Agunan tidak harus berbentuk benda atau aset (28%). Sebab, pelaku UMKM memilliki keterbatasan agunan, sehingga sebaiknya disesuaikan dengan kondisi atau kemampuan pelaku UMKM (16%). Dengan demikian diharapkan UMKM bisa lebih berkembang.
Aset properti, aset kendaraan bermotor, dan aset berupa mesin atau alat produksi merupakan tiga besar jenis agunan yang dapat dijadikan kolateral ke bank. Namun, untuk fleksibilitas, hal lain yang bisa dijadikan agunan antara lain produk atau proyek dari UMKM itu sendiri dan invoice atau tagihan atas order penjualan. Ijazah juga disarankan bisa menjadi jaminan di bank.

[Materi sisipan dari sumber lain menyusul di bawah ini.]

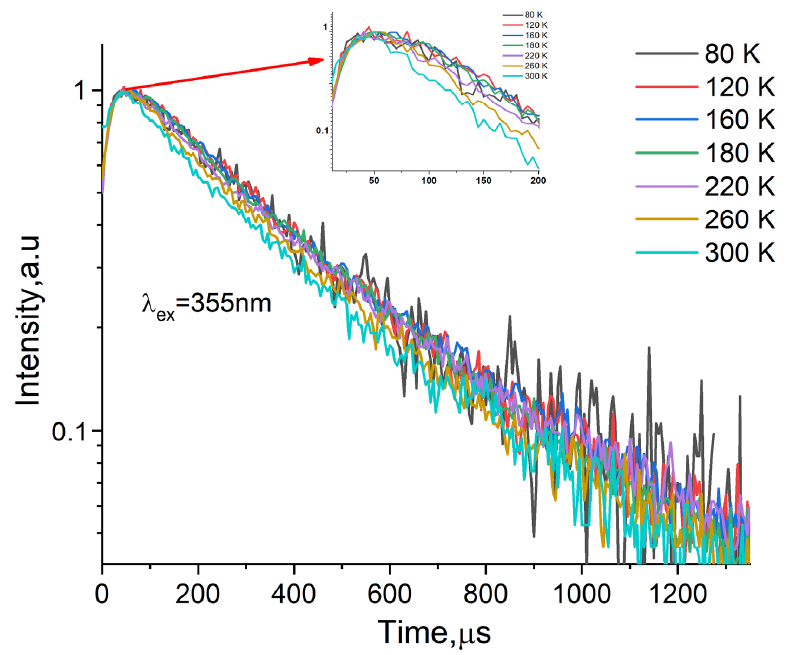
Figure 9. Lifetime curves of Nd 3+ (0.3%), Yb 3+ (2.0%):LiYF 4 sample under 355 nm excitation in the 80–320 K range.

Tiga Faktor yang membuat UMKM berkembang
Upaya mengembangkan UMKM merupakan upaya berkelanjutan yang terus dilakukan sejak dulu. Sesuai dengan potensi besar yang dimiliki usaha ini, membangun dan mengembangkan UMKM berarti membangun perekonomian Indonesia.
Survei Semesta Dunia Usaha menyimpulkan terdapat tiga faktor utama yang membuat UKM berkembang.

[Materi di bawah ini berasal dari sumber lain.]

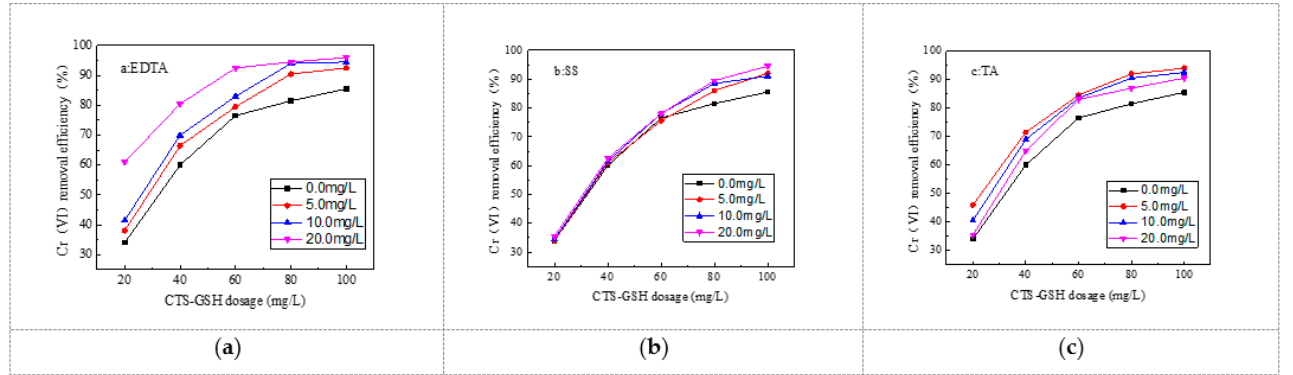
Figure 9. Effect of organic complexing agent on Cr(VI) removal. ( a ) Effect of EDTA on Cr( Ⅵ ) re- moval. ( b ) Effect of SS on Cr( Ⅵ ) removal. ( c ) Effect of TA on Cr( Ⅵ ) removal. ( b ) Effect of SS on Cr(VI) removal. ( c ) Effect of TA on Cr(VI)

- Pertama, strategi promosi, marketing, dan perluasan pasar (26,7%).
- Kedua, kemudahan akses pembiayaan atau kemudahan mendapatkan kredit untuk ekspansi usaha (23,3%).
- Ketiga, manajemen usaha yang dijalankan oleh pelaku UMKM dengan baik (16,7%).
Selain tiga faktor utama tersebut, faktor internal diri pelaku UMKM juga menjadi penentu. Bagaimana mindset dan mentalset yang dimiliki individu dalam membangun usaha mulai dari merencanakan produksi, berproduksi, memetakan pasar, mendistribusikan produk, hingga memitigasi risiko akan menentukan suatu usaha akan bertahan dalam jangka waktu panjang dan bisa melakukan ekspansi.
Kreasi dan inovasi produk juga ikut menentukan sejauh mana suatu brand atau merek diterima oleh pasar. Tidak hanya diterima, tetapi juga ‘dicari’ oleh pasar. Hal ini juga menjadi faktor penentu UMKM berkembang.
Di era teknologi dan digital saat ini, pelaku UMKM juga harus bisa memanfaatkan teknologi dan digital untuk meningkatkan daya saing dan mengembangkan bisnisnya. Pelaku UMKM sekarang harus melek digital.
Selain banyak faktor di atas, insentif pajak juga dibutuhkan oleh pelaku UMKM, terutama bagi yang baru merintis usaha, untuk bisa bertahan dan mengembangkan usahanya.
Dalam laman Kementerian UMKM, terdapat enam strategi yang dijalankan untuk mengembangkan UMKM. Strategi tersebut meliputi perluasan akses pasar, peningkatan daya saing produk dan jasa, pengembangan kapasitas dan manajemen usaha, serta akselerasi pembiayaan dan investasi.
Strategi lainnya adalah kemudahan dan kesempatan berusaha serta koordinasi lintas sektor.

Metodologi dan profil survei
Survei Semesta Dunia Usaha dilakukan pada 22 Juli–7 Agustus 2025. Narasumbernya (responden) berasal dari kalangan dunia usaha, regulator, dan pengamat ekonomi. Dari kalangan dunia usaha, posisi narasumber beragam, mulai dari direktur, direktur utama, hingga owner. Dari kalangan regulator terdapat kepala daerah dan anggota dewan.
Narasumber dalam survei ini dipilih secara purpossive sampling.